● Task details: Look for the word "worn" in the records, and copy each line where it appears.

● Input for this task:
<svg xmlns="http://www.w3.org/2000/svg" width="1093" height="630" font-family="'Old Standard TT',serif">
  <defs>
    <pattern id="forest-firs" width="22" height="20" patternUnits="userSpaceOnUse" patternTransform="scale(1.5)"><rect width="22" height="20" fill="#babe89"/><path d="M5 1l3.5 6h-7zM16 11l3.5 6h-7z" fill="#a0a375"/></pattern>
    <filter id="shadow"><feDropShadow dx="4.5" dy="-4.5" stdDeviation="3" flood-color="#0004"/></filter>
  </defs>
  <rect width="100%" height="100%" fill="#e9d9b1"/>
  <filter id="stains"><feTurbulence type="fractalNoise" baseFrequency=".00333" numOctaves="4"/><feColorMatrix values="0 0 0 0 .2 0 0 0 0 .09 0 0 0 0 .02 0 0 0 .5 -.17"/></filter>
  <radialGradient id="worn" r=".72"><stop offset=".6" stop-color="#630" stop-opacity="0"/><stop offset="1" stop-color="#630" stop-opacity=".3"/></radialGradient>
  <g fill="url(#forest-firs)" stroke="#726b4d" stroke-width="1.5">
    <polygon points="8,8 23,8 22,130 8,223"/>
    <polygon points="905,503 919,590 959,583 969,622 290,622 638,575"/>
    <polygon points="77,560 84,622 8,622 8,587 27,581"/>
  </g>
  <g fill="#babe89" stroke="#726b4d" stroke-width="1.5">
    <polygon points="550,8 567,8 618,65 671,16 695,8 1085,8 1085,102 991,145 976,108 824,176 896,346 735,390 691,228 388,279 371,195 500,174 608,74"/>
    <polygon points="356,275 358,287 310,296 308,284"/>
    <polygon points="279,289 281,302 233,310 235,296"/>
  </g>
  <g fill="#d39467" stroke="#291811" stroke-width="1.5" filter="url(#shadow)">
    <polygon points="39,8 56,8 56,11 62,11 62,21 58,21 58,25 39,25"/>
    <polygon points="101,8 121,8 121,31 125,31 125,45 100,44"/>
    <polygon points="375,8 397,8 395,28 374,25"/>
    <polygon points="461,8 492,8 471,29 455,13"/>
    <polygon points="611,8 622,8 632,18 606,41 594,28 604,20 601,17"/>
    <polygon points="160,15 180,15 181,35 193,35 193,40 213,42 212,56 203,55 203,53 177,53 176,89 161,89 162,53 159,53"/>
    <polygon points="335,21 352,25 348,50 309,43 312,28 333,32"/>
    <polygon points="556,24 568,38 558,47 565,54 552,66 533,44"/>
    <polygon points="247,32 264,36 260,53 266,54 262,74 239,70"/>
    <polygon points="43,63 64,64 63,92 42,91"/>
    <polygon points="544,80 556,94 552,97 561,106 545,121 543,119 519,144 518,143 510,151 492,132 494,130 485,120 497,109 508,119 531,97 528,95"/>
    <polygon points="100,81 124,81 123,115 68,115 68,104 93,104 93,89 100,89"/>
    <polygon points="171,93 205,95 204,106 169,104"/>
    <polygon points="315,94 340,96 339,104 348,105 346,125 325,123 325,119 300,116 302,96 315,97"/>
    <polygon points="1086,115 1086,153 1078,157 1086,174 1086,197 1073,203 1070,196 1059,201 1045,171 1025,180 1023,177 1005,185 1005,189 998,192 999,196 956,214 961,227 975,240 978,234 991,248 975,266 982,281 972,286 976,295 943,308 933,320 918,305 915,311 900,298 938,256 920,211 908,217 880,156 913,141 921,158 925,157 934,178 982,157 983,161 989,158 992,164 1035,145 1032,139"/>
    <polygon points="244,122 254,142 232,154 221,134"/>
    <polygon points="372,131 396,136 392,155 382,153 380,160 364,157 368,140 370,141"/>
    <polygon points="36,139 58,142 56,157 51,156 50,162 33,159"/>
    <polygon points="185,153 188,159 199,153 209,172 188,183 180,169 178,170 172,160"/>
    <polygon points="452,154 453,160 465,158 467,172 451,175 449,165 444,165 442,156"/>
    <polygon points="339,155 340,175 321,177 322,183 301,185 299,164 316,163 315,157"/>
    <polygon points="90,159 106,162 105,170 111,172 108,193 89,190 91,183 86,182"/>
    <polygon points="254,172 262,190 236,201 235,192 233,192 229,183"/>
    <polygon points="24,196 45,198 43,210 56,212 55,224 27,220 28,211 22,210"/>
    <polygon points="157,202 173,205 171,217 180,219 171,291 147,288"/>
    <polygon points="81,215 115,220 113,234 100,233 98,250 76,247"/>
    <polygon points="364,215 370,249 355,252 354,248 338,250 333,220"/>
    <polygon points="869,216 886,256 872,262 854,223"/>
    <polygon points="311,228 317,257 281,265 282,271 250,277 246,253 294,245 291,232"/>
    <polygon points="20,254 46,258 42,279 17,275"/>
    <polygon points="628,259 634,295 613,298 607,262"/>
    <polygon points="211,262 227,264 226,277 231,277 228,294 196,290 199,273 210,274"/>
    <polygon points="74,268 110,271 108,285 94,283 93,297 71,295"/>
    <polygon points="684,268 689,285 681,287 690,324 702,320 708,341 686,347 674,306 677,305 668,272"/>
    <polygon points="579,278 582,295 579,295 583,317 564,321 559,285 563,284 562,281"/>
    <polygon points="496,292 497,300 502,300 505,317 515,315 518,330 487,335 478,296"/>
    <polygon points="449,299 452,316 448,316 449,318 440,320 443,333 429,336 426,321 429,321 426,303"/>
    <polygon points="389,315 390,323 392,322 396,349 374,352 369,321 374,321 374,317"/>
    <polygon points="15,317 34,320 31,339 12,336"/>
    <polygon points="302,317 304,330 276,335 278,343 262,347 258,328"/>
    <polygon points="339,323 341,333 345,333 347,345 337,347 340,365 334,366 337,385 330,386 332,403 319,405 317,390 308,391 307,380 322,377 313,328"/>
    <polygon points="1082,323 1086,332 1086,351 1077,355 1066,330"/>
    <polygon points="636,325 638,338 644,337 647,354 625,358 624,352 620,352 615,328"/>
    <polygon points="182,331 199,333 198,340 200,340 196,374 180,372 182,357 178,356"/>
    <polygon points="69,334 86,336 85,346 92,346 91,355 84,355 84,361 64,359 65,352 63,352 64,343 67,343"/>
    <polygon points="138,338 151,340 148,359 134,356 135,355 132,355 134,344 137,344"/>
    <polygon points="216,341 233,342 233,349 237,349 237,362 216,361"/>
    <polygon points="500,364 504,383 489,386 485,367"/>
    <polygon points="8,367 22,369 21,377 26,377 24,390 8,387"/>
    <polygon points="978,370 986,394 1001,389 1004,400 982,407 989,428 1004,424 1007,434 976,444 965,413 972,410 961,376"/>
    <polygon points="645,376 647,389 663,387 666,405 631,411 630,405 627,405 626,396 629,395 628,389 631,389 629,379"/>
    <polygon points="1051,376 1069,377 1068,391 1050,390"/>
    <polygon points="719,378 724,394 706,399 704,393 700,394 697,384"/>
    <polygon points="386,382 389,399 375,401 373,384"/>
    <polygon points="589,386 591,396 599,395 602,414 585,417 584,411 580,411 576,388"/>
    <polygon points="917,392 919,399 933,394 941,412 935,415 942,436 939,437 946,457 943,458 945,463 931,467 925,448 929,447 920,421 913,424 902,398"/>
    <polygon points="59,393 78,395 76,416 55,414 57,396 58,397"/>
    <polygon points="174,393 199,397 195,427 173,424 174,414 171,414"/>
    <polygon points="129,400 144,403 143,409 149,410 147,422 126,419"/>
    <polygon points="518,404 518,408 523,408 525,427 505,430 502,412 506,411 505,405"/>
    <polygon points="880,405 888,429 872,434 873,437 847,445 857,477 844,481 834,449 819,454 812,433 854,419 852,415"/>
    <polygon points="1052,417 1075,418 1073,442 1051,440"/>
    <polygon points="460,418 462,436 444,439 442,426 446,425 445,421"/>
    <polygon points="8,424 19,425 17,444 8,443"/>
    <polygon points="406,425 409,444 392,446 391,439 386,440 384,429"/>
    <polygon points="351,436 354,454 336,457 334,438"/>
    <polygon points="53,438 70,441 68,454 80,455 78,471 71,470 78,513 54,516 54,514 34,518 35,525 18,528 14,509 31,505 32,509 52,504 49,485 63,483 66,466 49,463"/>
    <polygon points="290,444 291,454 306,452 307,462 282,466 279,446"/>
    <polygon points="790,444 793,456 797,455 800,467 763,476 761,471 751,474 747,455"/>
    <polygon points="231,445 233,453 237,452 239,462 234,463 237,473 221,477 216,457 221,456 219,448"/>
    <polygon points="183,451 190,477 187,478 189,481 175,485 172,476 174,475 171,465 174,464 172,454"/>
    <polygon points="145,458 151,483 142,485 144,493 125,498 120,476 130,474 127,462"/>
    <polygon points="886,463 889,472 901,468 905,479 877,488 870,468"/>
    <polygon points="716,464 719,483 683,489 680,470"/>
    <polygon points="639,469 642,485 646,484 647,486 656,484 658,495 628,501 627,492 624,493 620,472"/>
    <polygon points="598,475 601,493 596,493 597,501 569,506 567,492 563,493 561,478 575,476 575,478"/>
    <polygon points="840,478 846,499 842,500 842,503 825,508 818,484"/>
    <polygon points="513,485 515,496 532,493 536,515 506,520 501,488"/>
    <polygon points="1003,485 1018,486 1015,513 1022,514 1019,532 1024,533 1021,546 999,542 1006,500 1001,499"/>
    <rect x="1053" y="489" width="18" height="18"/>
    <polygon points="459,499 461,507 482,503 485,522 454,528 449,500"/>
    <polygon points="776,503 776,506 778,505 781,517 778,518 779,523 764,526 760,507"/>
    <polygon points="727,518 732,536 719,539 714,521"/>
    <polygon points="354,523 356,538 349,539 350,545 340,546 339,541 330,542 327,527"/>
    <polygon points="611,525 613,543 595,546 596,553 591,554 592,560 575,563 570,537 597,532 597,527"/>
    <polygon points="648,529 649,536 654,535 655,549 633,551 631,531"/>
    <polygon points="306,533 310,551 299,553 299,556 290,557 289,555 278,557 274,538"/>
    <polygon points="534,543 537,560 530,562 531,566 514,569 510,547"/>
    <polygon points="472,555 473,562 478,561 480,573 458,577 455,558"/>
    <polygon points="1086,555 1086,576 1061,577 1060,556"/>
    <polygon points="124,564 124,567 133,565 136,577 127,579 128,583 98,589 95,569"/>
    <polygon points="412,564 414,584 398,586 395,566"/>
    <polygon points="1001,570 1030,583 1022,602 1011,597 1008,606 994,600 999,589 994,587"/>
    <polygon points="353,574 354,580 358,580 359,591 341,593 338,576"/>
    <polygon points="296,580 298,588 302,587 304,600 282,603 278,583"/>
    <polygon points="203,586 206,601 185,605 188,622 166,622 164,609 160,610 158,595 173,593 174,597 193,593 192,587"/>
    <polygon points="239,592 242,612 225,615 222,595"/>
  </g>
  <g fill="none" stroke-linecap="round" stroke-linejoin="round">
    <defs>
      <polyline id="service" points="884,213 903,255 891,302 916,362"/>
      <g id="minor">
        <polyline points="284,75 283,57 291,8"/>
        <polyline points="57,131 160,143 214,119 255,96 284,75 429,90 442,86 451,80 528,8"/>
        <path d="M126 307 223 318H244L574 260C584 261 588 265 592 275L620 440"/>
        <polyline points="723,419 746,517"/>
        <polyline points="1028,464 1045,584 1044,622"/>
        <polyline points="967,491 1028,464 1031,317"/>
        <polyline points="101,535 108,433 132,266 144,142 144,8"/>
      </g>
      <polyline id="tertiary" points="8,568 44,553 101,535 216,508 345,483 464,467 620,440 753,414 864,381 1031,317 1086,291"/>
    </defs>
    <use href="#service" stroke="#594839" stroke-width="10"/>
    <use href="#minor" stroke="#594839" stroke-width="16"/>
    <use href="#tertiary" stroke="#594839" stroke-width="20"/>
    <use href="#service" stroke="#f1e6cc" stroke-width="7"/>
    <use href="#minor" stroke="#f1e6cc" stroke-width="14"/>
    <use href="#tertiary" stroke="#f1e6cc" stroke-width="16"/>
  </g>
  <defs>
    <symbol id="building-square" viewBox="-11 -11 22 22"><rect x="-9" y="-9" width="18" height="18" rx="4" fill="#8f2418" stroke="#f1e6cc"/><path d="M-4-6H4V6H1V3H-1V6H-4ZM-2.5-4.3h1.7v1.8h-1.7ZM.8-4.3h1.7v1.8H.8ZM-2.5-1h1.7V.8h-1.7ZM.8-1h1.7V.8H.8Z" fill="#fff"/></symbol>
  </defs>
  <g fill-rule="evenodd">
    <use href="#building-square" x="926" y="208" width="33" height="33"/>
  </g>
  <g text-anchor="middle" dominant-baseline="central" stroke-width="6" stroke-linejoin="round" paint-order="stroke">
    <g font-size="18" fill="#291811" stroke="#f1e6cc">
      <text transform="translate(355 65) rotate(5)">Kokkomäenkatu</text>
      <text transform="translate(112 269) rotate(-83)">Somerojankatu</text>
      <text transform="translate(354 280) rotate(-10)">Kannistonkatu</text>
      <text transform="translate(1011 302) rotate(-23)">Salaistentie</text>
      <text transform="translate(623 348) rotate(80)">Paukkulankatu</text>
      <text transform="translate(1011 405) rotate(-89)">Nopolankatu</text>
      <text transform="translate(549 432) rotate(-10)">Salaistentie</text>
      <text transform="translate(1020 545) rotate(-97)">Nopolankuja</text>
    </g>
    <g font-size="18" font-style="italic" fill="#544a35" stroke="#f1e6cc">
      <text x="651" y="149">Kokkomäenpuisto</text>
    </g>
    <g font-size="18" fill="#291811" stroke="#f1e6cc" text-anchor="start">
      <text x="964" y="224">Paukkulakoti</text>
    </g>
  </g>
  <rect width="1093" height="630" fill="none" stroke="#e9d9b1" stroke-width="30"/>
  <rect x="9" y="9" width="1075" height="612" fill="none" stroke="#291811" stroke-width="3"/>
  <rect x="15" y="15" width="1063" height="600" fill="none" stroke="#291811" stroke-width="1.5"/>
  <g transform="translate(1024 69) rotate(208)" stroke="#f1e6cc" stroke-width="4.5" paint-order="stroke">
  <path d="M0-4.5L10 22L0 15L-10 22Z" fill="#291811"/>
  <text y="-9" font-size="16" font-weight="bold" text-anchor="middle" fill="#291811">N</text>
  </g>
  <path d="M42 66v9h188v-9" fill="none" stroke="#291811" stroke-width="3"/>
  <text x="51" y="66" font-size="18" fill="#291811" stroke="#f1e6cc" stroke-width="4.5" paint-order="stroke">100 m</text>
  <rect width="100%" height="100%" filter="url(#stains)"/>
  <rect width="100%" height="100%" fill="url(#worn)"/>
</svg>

● Response area:
  <radialGradient id="worn" r=".72"><stop offset=".6" stop-color="#630" stop-opacity="0"/><stop offset="1" stop-color="#630" stop-opacity=".3"/></radialGradient>
  <rect width="100%" height="100%" fill="url(#worn)"/>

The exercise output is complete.